L'éducation pour contrer la pauvreté

Québec — Le moyen le plus efficace de lutter contre la pauvreté est d'investir dans l'éducation, estiment les commissions scolaires du Québec.

«En investissant davantage dans l'éducation, l'État réduit ses autres dépenses sociales et permet à un pourcentage accru de la population de sortir du cercle vicieux de la pauvreté», a déclaré hier le président de la Fédération des commissions scolaires du Québec (FCSQ), André Caron, devant la commission parlementaire qui étudie le dossier de la pauvreté.

Les députés sont actuellement saisis du projet de loi 112 qui vise à lutter contre la pauvreté au Québec.

La Fédération a calculé que, dans les six pays qui dépensent le plus en matière d'éducation, le taux de chômage est le plus bas.

Ces pays sont le Danemark, la Corée, la Norvège, l'Islande, la Suède et les États-Unis. Ces six États ont un taux global de chômage de 4,1 pour cent et, chez les jeunes, un taux de chômage de 8,8 pour cent.

Mais, dans les six pays de l'OCDE qui dépensent le moins par habitant pour l'éducation, le taux de chômage global atteint 6,2 pour cent et, chez les jeunes, grimpe jusqu'à 11,8 pour cent.

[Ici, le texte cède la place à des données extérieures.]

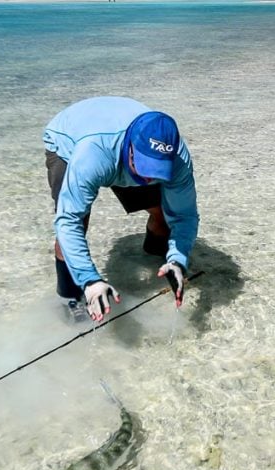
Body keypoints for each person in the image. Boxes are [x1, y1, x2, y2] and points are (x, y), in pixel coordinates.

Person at [44, 96, 199, 322]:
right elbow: (68, 221)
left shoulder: (177, 160)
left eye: (157, 170)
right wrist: (90, 280)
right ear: (131, 148)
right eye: (145, 167)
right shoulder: (92, 154)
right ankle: (71, 296)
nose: (147, 177)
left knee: (164, 214)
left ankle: (163, 264)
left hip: (117, 148)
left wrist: (178, 258)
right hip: (69, 141)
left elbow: (184, 216)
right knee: (79, 221)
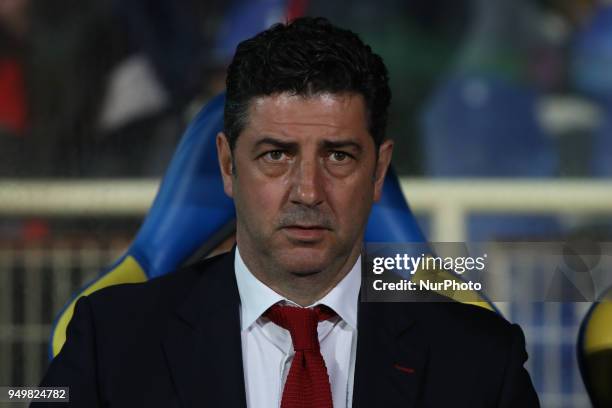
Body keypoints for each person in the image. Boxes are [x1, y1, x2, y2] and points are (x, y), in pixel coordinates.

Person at [36, 17, 540, 407]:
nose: (307, 191)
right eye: (276, 155)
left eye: (338, 156)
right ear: (228, 166)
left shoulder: (480, 359)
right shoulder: (112, 340)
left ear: (379, 170)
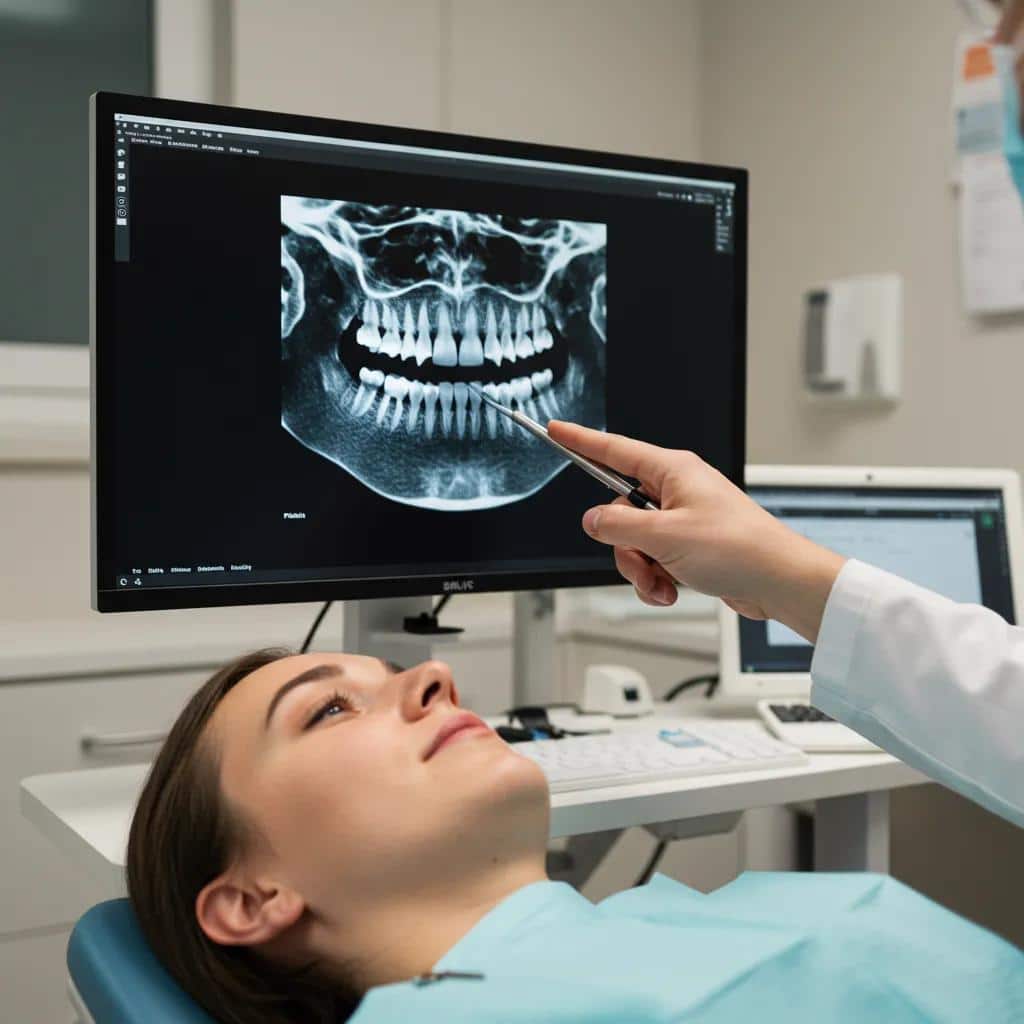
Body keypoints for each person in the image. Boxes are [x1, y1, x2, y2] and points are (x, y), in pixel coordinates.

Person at [128, 647, 1024, 1024]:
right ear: (251, 901)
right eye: (328, 710)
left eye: (403, 671)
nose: (435, 674)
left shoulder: (694, 919)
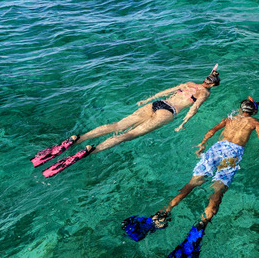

Ces six pays où la proportion du produit intérieur brut consacrée à l'enseignement est la plus faible sont la Turquie, les Pays-Bas, la République tchèque, le Japon, l'Irlande et le Mexique.

«Ces données montrent que plus un pays investit en éducation, moins il aura à dépenser en assurance-emploi ou en aide sociale», mentionne le document des commissions scolaires.

Le Québec représente toutefois un cas particulier. Il consacre une proportion élevée de ses ressources financières en éducation, mais le chômage y est plus élevé qu'ailleurs.

Toutefois, on fait remarquer à cet égard que, au Québec, la population est dispersée sur un très large territoire et connaît une décroissance démographique majeure. Ces deux points occasionnent des coûts plus élevés pour une même qualité dans les services éducatifs.

La Fédération des commissions scolaires note également que la priorité que le Québec a su donner à l'éducation depuis le début de la Révolution tranquille, dans les années 1960, lui a permis de bien se positionner dans la nouvelle économie du savoir qui caractérise le XXIe siècle.

Pour sa part, un regroupement de fédérations étudiantes a déploré la pauvreté financière des étudiants et les lacunes dans le secteur des prêts et des bourses.

«L'étudiant moyen au baccalauréat ne reçoit qu'un maigre 84 $ par semaine pour se loger et se nourrir, et l'aide financière aux études ne correspond pas au coût réel de la vie», mentionne le mémoire de la Fédération étudiante universitaire du Québec (FEUQ).

C'est pourquoi la FEUQ et son alliée du secteur collégial, la Fédération étudiante collégiale, réclament des mesures urgentes pour favoriser un meilleur accès aux études supérieures, notamment par une redéfinition des dépenses en fonction des besoins réels des étudiants.